* ÉNONCÉ: Recopiez à l'identique le passage du texte sur René Guénon qui commence par les mots "Et c’est bien" et s'achève sur "Editions de l’œuvre.".

* TEXTE FOURNI:
■ ■ ■ ■ ■
J'avoue avoir été déçu de trouver le contenu de ce site payant, et ainsi, je ne puis pas me prononcer sur le discours de ce monsieur.

Guénon est un grand polémiste qui avait vu et senti des choses. Mais il est aussi part active du système qu'il déplore, notamment au travers de ses méthodes, et de théorie traditionniste, si j'ose dire.

Or, dans les religions elles-mêmes, même si ces dernières comme toute entreprise humaine ont connu maint dévoiements, il reste des voies ouvertes à la spiritualité. Peut-être sont-elles plus cachées aujourd'hui qu'elles ne le furent, mais ce n'est pas si évident que cela.

Dans ce sens, Guénon pour le constat, pourquoi pas ; mais il faut oublier Guénon rapidement pour trouver la voie. Car, nombreux sont ses livres qui défendant la spiritualité, ne font que monter une "façon de lutter" bien peu spirituelle.

1001

Anonyme a dit…

Bonjour,

« Il existe encore actuellement, même en occident, des hommes qui, par leur « constitution intérieure », ne sont pas des « hommes modernes », qui sont capables de comprendre ce qu'est essentiellement la tradition, et qui n'acceptent pas de considérer l'erreur profane comme un fait accompli ; et c'est à ceux-là que nous avons toujours voulu nous adresser exclusivement. » (René Guénon)

Et c’est bien à ceux-là que René Guenon s’adresse et uniquement à ceux là… Qu’il soit donc mal compris, calomnié, déformé est une chose inévitable.

Le haut rang spirituel –Afrad- de René Guenon empêche d’affirmer sa prétention, qui est au contraire humilité et don de soi. La prétention est uniquement dans le regard qu’on lui porte. Comment juger cette œuvre d’une envergure et d’une fonction exceptionnelles comme un vulgaire ouvrage « intellectuel » (selon la définition qu’on lui donne aujourd’hui) ?

Que Dieu pardonne à ses détracteurs car s’attaquer à l’un de Ses Saints n’est pas une vaine affaire.

Un livre à lire : « L’islam et la fonction de René Guenon » de Michel Valsan aux Editions de l’œuvre.
■ ■ ■ ■ ■
* Liste des données:
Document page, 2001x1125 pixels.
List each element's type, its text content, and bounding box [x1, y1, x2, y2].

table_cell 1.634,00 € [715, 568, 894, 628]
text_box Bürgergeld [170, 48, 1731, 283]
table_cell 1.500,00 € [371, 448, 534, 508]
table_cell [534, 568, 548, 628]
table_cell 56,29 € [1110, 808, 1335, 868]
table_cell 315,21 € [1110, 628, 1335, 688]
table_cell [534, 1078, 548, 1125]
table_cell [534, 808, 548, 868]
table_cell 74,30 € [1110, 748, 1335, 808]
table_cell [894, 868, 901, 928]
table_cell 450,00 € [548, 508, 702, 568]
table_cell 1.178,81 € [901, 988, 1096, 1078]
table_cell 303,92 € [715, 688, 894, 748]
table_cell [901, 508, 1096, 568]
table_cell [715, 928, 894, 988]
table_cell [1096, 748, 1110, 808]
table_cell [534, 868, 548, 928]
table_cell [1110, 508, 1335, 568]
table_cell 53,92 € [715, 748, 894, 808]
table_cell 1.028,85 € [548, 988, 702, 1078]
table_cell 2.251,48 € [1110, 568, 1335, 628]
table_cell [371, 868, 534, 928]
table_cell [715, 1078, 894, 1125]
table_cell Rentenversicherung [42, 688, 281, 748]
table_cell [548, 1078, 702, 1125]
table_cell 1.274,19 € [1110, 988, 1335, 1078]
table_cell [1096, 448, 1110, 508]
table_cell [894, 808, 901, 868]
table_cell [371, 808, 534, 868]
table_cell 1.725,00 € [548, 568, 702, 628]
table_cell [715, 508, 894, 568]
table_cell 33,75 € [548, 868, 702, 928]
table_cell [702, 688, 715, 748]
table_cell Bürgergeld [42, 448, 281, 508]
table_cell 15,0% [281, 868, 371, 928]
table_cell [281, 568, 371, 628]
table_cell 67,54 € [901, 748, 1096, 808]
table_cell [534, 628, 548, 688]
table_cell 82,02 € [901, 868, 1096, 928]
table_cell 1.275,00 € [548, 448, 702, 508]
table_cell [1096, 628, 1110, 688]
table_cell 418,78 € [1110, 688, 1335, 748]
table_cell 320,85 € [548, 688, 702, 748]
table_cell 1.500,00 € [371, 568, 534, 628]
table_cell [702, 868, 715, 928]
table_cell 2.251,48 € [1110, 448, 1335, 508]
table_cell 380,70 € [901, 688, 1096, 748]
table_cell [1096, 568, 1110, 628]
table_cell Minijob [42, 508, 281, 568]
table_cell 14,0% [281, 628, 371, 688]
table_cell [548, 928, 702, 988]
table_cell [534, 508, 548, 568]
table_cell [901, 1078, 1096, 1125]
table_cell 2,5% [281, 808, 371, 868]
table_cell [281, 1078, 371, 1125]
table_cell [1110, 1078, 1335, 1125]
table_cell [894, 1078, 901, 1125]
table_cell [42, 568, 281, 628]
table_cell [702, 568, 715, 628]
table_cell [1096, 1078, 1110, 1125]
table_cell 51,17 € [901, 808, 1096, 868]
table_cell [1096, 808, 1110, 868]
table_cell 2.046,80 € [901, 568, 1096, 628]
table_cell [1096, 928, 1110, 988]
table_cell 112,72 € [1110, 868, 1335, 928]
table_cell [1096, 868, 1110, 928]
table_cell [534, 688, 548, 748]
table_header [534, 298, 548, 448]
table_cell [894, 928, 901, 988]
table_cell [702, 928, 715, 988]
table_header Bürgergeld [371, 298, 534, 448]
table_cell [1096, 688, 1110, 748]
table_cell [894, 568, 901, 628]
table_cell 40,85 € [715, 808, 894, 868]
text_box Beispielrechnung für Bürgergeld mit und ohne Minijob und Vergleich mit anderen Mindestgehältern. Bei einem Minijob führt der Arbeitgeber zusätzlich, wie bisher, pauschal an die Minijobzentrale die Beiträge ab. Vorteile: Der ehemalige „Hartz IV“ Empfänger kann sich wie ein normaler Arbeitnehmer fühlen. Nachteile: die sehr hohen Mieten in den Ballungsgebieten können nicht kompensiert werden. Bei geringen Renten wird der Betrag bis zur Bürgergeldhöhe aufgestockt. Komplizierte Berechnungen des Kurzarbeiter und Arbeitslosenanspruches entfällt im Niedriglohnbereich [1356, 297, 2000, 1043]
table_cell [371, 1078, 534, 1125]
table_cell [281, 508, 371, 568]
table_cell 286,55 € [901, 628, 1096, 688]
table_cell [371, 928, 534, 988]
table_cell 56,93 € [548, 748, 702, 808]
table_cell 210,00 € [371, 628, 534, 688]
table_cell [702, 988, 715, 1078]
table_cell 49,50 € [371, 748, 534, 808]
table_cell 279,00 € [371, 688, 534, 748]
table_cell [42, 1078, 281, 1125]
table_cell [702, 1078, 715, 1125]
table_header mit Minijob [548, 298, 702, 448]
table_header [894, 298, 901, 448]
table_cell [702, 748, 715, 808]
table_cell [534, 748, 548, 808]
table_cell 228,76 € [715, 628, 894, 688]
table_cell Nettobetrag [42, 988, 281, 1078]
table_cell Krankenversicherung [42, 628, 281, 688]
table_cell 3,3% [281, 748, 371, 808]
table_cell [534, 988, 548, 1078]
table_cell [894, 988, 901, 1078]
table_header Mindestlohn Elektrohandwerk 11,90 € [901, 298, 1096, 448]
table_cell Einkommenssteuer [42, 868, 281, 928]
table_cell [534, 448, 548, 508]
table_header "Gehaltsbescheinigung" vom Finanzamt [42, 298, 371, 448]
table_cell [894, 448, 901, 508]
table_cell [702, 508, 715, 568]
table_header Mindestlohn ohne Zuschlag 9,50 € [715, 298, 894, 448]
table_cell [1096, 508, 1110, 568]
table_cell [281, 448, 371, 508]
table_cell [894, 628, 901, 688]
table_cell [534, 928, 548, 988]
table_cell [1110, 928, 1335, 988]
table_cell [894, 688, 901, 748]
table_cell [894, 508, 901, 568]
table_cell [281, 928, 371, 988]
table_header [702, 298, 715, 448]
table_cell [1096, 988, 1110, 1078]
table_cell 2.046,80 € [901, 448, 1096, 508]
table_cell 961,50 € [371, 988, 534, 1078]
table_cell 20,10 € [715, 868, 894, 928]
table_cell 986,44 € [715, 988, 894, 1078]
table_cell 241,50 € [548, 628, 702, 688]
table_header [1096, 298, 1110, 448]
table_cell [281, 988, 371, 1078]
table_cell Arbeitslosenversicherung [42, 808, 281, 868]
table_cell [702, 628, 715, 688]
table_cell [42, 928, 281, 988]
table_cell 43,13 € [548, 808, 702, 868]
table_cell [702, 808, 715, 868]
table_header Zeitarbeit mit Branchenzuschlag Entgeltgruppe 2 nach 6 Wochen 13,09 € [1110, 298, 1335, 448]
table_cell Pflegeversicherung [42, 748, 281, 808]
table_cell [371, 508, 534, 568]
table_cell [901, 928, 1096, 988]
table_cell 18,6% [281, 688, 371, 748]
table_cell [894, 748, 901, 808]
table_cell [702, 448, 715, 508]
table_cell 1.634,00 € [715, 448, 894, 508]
■ ■ ■ ■ ■
* SOLUTION RÉDIGÉE:
Et c’est bien à ceux-là que René Guenon s’adresse et uniquement à ceux là… Qu’il soit donc mal compris, calomnié, déformé est une chose inévitable.

Le haut rang spirituel –Afrad- de René Guenon empêche d’affirmer sa prétention, qui est au contraire humilité et don de soi. La prétention est uniquement dans le regard qu’on lui porte. Comment juger cette œuvre d’une envergure et d’une fonction exceptionnelles comme un vulgaire ouvrage « intellectuel » (selon la définition qu’on lui donne aujourd’hui) ?

Que Dieu pardonne à ses détracteurs car s’attaquer à l’un de Ses Saints n’est pas une vaine affaire.

Un livre à lire : « L’islam et la fonction de René Guenon » de Michel Valsan aux Editions de l’œuvre.